▶ _TEXT SEGMENT_
################

Why attack Snyder? Peter Jackson, James Cameron and even Raimi's Spider-Man movie contain far more CGI than any of Snyder movies. And really it's not like anybody is really cutting back on CGI. Oddly enough any comic based movie must contain some major threat and do so takes some major effects work. Really only the last Inidiana Jones movie was light on CGI and effects in general but nobody seemed to notice all that much.
 
I wonder what the in-universe reason is for why the founders of so many American cities in the DCU felt compelled to give them extremely generic names. Metropolis, Central City, Star City, Coast City, Midway City, Gateway City, Hub City, Brick City -- in the Supergirl show, we've even got "National City," which I think is new. And apparently there's an actual Civic City associated with the JSA, not only generic but redundant. Not to mention Gorilla City, which, considering that it's a city founded by gorillas, is the most generic name imaginable -- like humans naming a city People City.

################

▶ _STORED ROWS_
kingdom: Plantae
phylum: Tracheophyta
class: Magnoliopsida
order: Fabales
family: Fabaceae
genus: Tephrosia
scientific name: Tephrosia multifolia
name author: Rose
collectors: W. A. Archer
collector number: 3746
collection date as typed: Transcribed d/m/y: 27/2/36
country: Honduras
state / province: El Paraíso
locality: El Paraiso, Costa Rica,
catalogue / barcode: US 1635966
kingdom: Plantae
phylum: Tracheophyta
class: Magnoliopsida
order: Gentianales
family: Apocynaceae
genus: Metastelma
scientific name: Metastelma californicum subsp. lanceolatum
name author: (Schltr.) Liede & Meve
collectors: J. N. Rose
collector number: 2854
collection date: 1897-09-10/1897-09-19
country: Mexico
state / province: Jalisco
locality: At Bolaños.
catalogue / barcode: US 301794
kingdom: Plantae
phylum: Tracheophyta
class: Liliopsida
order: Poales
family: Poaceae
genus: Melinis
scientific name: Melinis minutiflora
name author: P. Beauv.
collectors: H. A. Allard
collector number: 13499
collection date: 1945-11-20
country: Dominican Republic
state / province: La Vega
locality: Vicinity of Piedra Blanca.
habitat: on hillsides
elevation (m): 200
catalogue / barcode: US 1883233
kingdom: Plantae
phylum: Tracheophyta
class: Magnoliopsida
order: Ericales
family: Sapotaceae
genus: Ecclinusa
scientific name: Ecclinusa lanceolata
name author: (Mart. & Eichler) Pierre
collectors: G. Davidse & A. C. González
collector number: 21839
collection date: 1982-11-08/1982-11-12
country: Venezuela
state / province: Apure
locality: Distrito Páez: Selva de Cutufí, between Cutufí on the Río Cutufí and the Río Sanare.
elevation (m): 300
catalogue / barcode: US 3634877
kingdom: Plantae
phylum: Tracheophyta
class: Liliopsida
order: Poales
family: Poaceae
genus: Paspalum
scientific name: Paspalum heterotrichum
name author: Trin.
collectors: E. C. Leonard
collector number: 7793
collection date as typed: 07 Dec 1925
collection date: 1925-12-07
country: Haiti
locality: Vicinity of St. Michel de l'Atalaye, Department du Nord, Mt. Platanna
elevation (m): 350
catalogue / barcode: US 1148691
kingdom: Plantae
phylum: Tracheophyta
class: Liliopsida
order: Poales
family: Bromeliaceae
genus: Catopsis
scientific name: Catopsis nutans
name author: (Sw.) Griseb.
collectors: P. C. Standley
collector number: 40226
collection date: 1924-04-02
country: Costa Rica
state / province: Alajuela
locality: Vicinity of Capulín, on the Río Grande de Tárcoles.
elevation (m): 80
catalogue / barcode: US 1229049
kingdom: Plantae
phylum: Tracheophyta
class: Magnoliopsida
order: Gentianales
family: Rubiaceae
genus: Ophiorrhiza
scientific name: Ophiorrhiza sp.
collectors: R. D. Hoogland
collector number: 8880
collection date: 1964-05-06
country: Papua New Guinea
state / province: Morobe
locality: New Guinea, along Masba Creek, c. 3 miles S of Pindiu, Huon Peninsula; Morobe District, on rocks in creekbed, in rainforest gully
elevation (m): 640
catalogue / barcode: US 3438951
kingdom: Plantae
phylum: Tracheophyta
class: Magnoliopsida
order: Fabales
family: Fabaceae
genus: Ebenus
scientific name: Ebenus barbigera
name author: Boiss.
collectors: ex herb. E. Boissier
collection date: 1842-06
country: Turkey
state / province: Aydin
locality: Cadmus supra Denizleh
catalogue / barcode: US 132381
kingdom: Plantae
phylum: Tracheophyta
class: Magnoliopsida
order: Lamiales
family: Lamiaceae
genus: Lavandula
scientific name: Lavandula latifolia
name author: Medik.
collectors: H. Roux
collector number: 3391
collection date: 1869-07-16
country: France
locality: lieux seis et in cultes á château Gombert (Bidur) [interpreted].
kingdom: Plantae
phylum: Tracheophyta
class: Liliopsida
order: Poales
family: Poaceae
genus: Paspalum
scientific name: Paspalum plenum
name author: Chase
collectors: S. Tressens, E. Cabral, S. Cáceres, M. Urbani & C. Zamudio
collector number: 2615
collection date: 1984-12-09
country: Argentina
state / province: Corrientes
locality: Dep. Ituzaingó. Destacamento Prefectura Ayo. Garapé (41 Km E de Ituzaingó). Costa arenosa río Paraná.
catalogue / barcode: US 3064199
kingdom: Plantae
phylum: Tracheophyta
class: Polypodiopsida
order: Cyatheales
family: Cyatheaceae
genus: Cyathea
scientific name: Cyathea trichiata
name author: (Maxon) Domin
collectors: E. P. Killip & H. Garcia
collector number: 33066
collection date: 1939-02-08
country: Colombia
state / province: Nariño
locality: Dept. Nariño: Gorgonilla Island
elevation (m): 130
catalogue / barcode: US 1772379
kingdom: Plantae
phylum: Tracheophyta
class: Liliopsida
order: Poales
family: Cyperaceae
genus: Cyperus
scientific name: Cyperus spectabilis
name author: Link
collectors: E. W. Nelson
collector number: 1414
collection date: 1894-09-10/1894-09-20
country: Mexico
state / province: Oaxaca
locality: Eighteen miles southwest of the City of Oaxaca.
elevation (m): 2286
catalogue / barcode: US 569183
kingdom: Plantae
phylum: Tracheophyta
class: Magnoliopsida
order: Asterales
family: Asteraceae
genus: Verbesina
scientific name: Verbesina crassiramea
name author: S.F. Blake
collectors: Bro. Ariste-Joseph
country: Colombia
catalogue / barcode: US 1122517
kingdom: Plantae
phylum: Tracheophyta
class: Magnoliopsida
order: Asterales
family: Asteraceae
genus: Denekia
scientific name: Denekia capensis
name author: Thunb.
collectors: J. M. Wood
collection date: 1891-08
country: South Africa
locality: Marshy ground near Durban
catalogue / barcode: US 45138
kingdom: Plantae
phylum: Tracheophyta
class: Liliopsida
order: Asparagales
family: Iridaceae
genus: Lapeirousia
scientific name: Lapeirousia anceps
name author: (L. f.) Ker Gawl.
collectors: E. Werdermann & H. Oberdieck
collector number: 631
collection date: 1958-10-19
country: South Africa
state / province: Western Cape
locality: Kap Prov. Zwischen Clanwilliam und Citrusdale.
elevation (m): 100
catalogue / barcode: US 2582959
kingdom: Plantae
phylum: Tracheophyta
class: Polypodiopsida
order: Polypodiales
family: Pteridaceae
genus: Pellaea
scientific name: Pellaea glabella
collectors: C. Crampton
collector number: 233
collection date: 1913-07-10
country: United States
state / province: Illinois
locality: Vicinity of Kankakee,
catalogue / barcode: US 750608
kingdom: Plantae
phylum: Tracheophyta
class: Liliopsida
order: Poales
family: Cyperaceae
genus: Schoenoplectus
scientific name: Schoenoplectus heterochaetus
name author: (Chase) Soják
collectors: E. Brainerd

################

▶ _SET EXERCISE_
Rewrite the stretch of the superhero movie text from "Why attack Snyder?" through "all that much.", changing "CGI" to "computer effects" wherever it appears.

▶ _FULL SOLUTION_
Why attack Snyder? Peter Jackson, James Cameron and even Raimi's Spider-Man movie contain far more computer effects than any of Snyder movies. And really it's not like anybody is really cutting back on computer effects. Oddly enough any comic based movie must contain some major threat and do so takes some major effects work. Really only the last Inidiana Jones movie was light on computer effects and effects in general but nobody seemed to notice all that much.